Gold recently published a portrait of her parents. Now she is working on a history of the Saidye Bronfman Centre Theatre, where she was artistic director for eight years.

Psychoanalyst Mary Kay O’Neil said her book, The Unsung Psychoanalyst: The Quiet Influence of Ruth Easser, included only those private details she felt shed a light on Easser’s professional significance. “I didn’t ask about whether she had lovers.”

Susan Gabori, on the other hand, said she “seduces” murderers into spilling their guts in interviews and then reports what they say as they say it. “And they tell me some pretty horrific things,” she said.

“I presume that what people reveal is what they want to. I think there’s a little suitcase in all of us that we want to open, and the key is a question.”

People can forget they’re being taped, Gold said. “If I think something said in an interview is off-colour, I ask if they want it off record. I feel responsible for the people I’m interviewing and the people they’re talking about.”

Grierson’s secret was that he claimed to have been an agent of the MI-6 British intelligence unit during the Second World War. Evans considered this a hugely important detail, since Grierson’s career at the NFB ended when he was accused of being a Soviet spy.
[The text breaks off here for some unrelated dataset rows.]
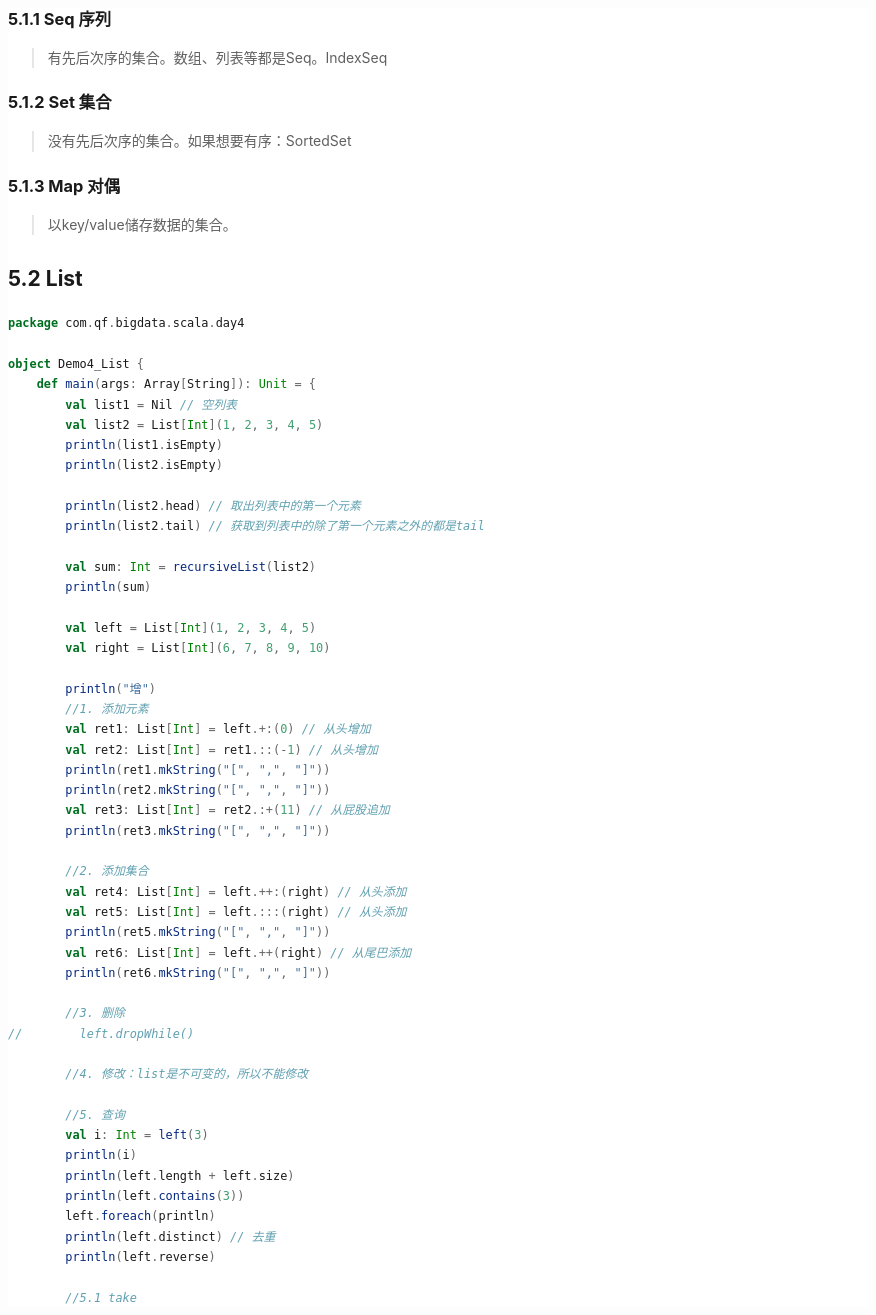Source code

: ### 5.1.1 Seq 序列

> 有先后次序的集合。数组、列表等都是Seq。IndexSeq

### 5.1.2 Set 集合

> 没有先后次序的集合。如果想要有序：SortedSet

### 5.1.3 Map 对偶

> 以key/value储存数据的集合。

## 5.2 List

```scala
package com.qf.bigdata.scala.day4

object Demo4_List {
    def main(args: Array[String]): Unit = {
        val list1 = Nil // 空列表
        val list2 = List[Int](1, 2, 3, 4, 5)
        println(list1.isEmpty)
        println(list2.isEmpty)

        println(list2.head) // 取出列表中的第一个元素
        println(list2.tail) // 获取到列表中的除了第一个元素之外的都是tail

        val sum: Int = recursiveList(list2)
        println(sum)

        val left = List[Int](1, 2, 3, 4, 5)
        val right = List[Int](6, 7, 8, 9, 10)

        println("增")
        //1. 添加元素
        val ret1: List[Int] = left.+:(0) // 从头增加
        val ret2: List[Int] = ret1.::(-1) // 从头增加
        println(ret1.mkString("[", ",", "]"))
        println(ret2.mkString("[", ",", "]"))
        val ret3: List[Int] = ret2.:+(11) // 从屁股追加
        println(ret3.mkString("[", ",", "]"))

        //2. 添加集合
        val ret4: List[Int] = left.++:(right) // 从头添加
        val ret5: List[Int] = left.:::(right) // 从头添加
        println(ret5.mkString("[", ",", "]"))
        val ret6: List[Int] = left.++(right) // 从尾巴添加
        println(ret6.mkString("[", ",", "]"))

        //3. 删除
//        left.dropWhile()

        //4. 修改：list是不可变的，所以不能修改

        //5. 查询
        val i: Int = left(3)
        println(i)
        println(left.length + left.size)
        println(left.contains(3))
        left.foreach(println)
        println(left.distinct) // 去重
        println(left.reverse)

        //5.1 take
```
But Grierson said that he would deny it if Evans went public.

Evans told the Blue Metropolis crowd of about 50 that he had done some checking into Grierson’s claim.

“He was not a paid member of MI-6, but it doesn’t mean that he wasn’t tied in with MI-6. It remains a mystery, and you’re the first people I’m sharing it with in 35 years.”

Evans’s John Grierson: Trailblazer of Documentary Film will be launched at Paragraph Bookstore on May 17, at 6:30.

Concordia couple lecture in China

By Barbara Black

Part-time faculty members Gary Evans and Karen Doerr are in China to lecture at Hainan University (Haikou City), the China University of Communications (Beijing) and Beijing University.

Evans teaches at Concordia in Communication Studies, and Doerr teaches in Classics, Modern Languages and Linguistics and at the Simone de Beauvoir Institute.

Doerr explained in an e-mail, “This academic connection is a felicitous result of the visit of the Chinese scholars' delegation to Concordia in July 2004. It is a great honour to represent Canada and Concordia, and we are very excited.

“Gary will be organizing Canadian Cinema Week at Hainan and the Beijing universities, where he will present a series of Canadian films, followed by lectures and seminars.

“I will be lecturing on Canadian women writers and on women's studies in Canada with a special emphasis on the cutting edge work being done here at Concordia.

“We see our lecture tour as an extension of the academic Canada-China connection.”

The Department of Foreign Affairs will cover transportation costs, and the Chinese universities will take care of the couple’s food and lodging.